Eu vou começar tudo de novo. D. Lúcia [presidenta da Associação] que me deu a maior força também. Eu fui pra lá [pra Associação] e tô até hoje fazendo parte. Vou sempre na Associação.
O ALICERCE DA CASA
A rotina é uma correria, porque a mãe sempre é o esteio, o alicerce da casa. Tudo tem que passar por mim. Alguma coisa que tem que fazer pra dizer se tá certo, ou tá errado. Pedir pra não fazer…

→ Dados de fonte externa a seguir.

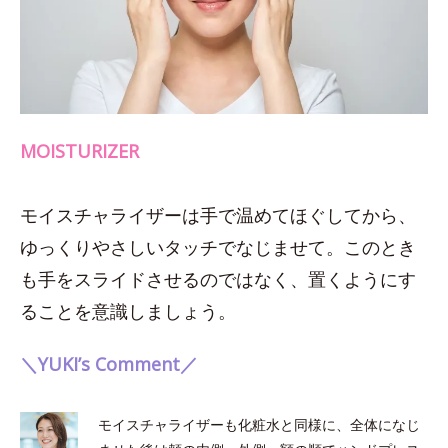
MOISTURIZER
モイスチャライザーは手で温めてほぐしてから、
ゆっくりやさしいタッチでなじませて。このとき
も手をスライドさせるのではなく、置くようにす
ることを意識しましょう。
＼YUKI’s Comment／
モイスチャライザーも化粧水と同様に、全体になじ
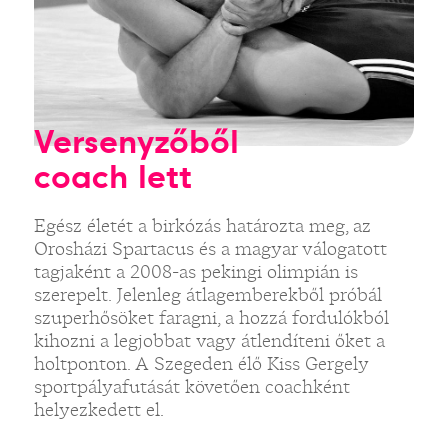
Versenyzőből
coach lett
Egész életét a birkózás határozta meg, az
Orosházi Spartacus és a magyar válogatott
tagjaként a 2008-as pekingi olimpián is
szerepelt. Jelenleg átlagemberekből próbál
szuperhősöket faragni, a hozzá fordulókból
kihozni a legjobbat vagy átlendíteni őket a
holtponton. A Szegeden élő Kiss Gergely
sportpályafutását követően coachként
helyezkedett el.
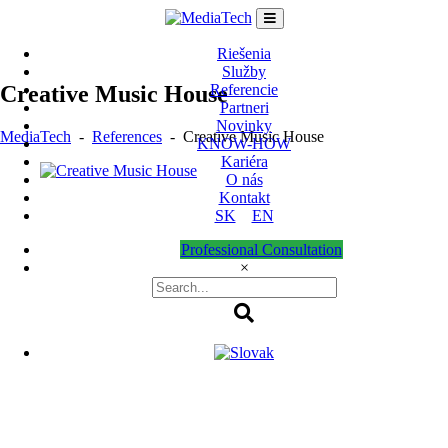
Skip
to
content
Riešenia
Služby
Creative Music House
Referencie
Partneri
Novinky
MediaTech
-
References
-
Creative Music House
KNOW-HOW
Kariéra
O nás
Kontakt
SK
EN
Professional Consultation
×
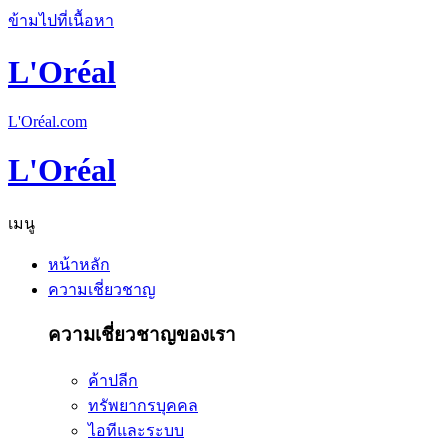
ข้ามไปที่เนื้อหา
L'Oréal
L'Oréal.com
L'Oréal
เมนู
หน้าหลัก
ความเชี่ยวชาญ
ความเชี่ยวชาญของเรา
ค้าปลีก
ทรัพยากรบุคคล
ไอทีและระบบ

VOCÊ NÃO VAI REPROVAR MAIS NÃO
Eu terminei meus estudos agora com 43 anos, junto com meu filho. Ele foi reprovado dois anos, e eu disse “você não vai reprovar mais não”, aí eu voltei a estudar com ele: sétima e oitava e depois veio primeiro e segundo [ano], aí completou!

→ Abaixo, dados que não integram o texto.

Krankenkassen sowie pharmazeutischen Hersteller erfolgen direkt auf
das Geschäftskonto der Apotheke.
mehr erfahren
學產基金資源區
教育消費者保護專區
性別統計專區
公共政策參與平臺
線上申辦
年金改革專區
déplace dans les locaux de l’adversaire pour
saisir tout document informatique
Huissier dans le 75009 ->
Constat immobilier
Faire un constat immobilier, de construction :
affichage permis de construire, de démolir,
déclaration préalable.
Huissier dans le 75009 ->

Porque sempre eu dizia a ele “sem estudo você não tem emprego e daqui pra frente só vai exigir seu estudo completo”, quando terminou no outro ano ele já conseguiu serviço na loja lá. Aí eu disse “se você não tivesse concluído você não tava trabalhando”. Ele tem 22 anos.
Eu, às vezes doente, eu dizia: “eu vou!”. Eu disse: “eu tô, assim, fazendo o impossível pra você terminar, não é pro seu mal”. Eu tava em depressão tinha quase três anos, mas melhorei esse ano, graças a Deus. Tem que ter força e fé, né? Pra não cair. A gente é forte.
Meus filhos trabalhando, com saúde e fazendo a vidas deles tá bom pra mim. Só penso em deixar meus filhos amparados, pra mim eu não quero mais nada. Quero trabalhar e viver. Viver minha vida, Deus dando saúde e ânimo e força pra eu continuar fazendo o que eu gosto, tá bom. Eu não tenho mais sonho não, tenho só o necessário pra gente sobreviver.
SER MULHER TEM QUE SER FORTE
Ser mulher tem que ser forte e ser guerreira. Pra chegar onde a gente quer, tem que ser forte! Me sinto forte. E as mulheres guerreiras que eu conheço também, muitas. Quando eu escuto outras histórias de outras pessoas, aí eu me identifico com a minha. Tem muitas histórias de mulheres que conseguiram vencer, né? Criar a sua família ter o seu lazer. Aí é assim a gente vai levando a vida, e quem sabe daqui pra frente não melhora.
SE EU PUDESSE FICAVA O DIA TODINHO SÓ ADMIRANDO O MAR
Lazer, aqui? Quando tem um final de semana, um feriado, eu vou pra casa do meu filho mais velho lá em Jardim São Paulo. Passo o fim de semana lá, vou pra praia, ou boa Viagem ou Gaibú, eu amo! Se eu pudesse ficava o dia todinho só admirando o mar. Mas eu amo, amo, amo, o cheiro, o vento, sei lá é muito gostoso, eu amo o mar, nunca mais eu fui.